Try it: Write the entries below out again exactly; any picture in them stays out.

:: Task inputs

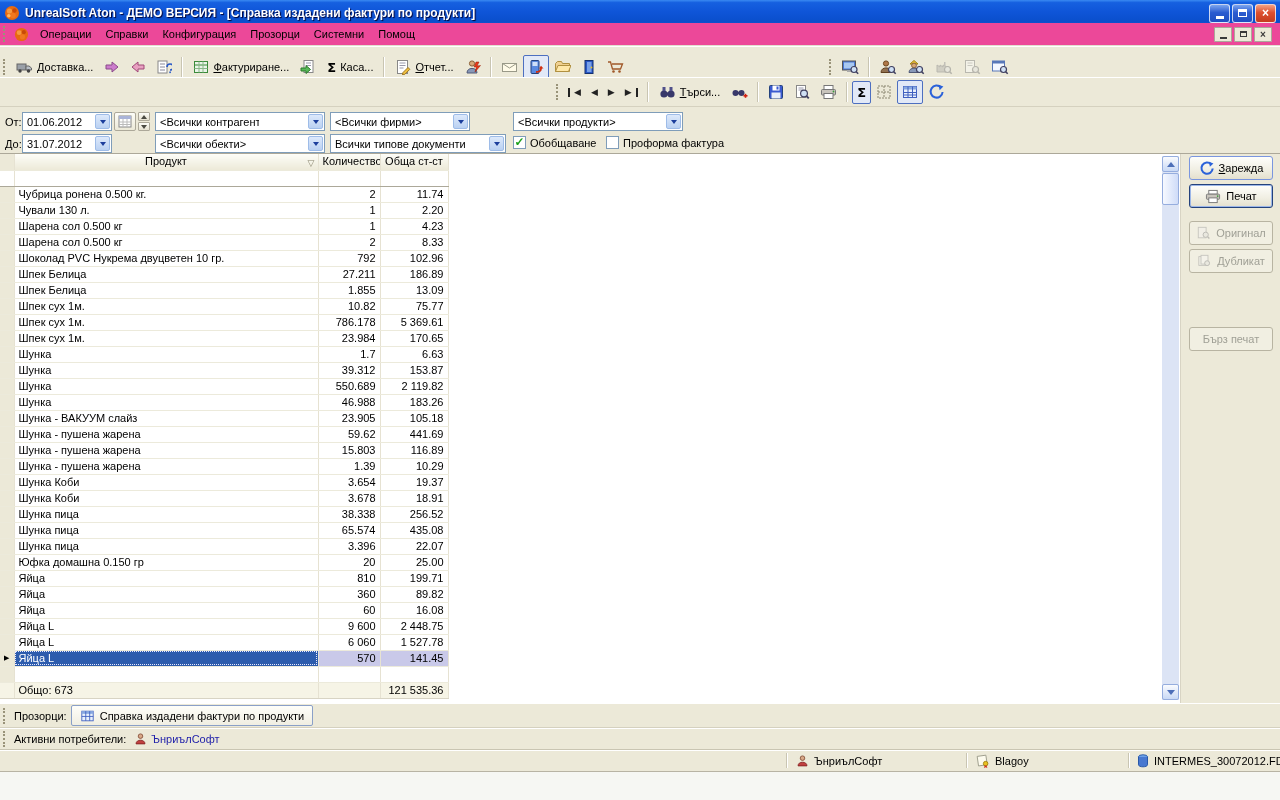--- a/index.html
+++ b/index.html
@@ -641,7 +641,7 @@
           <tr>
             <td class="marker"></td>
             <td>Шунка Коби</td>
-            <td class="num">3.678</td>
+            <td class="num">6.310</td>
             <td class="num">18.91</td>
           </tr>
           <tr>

::::

Task response:
--- a/index.html
+++ b/index.html
@@ -641,7 +641,7 @@
           <tr>
             <td class="marker"></td>
             <td>Шунка Коби</td>
-            <td class="num">3.678</td>
+            <td class="num">6.310</td>
             <td class="num">18.91</td>
           </tr>
           <tr>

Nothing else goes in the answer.